From the airline’s official statement:
“Aloha is also seeking Court approval of a cash collateral financing arrangement with its principal working capital lender, General Motors Acceptance Corporation, to provide financing for operations pending a further hearing in accordance with bankruptcy rules. In doing so, Aloha seeks to protect 3,500 jobs, honor thousands of passenger travel reservations, keep the U.S. Mail and air cargo moving between the islands, and continue to provide essential ground-handling services for domestic and international airlines serving Hawaii.
In its filing, Aloha cited its inability to generate sufficient revenues from its inter-island passenger business due to predatory pricing by Mesa Air Group’s go! airline. In the highly competitive inter-island market, Aloha was forced to match go!’s below-cost fares at a time when the airline industry was facing unprecedented increases in the cost of jet fuel. Late last week, crude oil rose to an all-time record high of $111 a barrel.
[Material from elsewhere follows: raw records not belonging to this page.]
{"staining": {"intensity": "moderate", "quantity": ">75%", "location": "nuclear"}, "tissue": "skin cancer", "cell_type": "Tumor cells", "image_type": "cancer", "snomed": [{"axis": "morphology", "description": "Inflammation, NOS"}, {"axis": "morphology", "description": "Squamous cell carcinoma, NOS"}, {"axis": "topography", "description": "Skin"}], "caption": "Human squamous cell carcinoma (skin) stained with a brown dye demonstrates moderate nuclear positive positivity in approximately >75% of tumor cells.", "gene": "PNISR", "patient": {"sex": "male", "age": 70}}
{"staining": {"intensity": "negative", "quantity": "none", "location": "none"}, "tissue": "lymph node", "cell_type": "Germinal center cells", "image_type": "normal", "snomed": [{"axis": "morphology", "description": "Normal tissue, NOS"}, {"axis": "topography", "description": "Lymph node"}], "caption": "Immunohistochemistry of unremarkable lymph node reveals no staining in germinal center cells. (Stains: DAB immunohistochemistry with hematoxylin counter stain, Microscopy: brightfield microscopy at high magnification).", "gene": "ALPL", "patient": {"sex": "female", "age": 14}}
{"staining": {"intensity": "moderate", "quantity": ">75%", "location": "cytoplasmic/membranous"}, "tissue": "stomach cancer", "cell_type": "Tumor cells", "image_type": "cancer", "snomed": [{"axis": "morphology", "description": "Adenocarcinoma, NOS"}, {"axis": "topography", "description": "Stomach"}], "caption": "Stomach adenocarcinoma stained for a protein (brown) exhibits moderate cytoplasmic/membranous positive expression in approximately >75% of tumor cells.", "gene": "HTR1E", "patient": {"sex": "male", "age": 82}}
For Aloha that means an annual increase of $71 million in fuel expenses.
“It is a travesty and a tragedy that the illegal actions of a competitor and other factors completely beyond our control have forced us to take this action,” said David A. Banmiller, Aloha’s president and chief executive officer. “Through this filing, we hope to achieve a successful outcome that will protect the jobs of 3,500 dedicated employees who have made extraordinary sacrifices for Aloha, and to continue to earn the support of our loyal customers, business partners, vendors and financial backers.”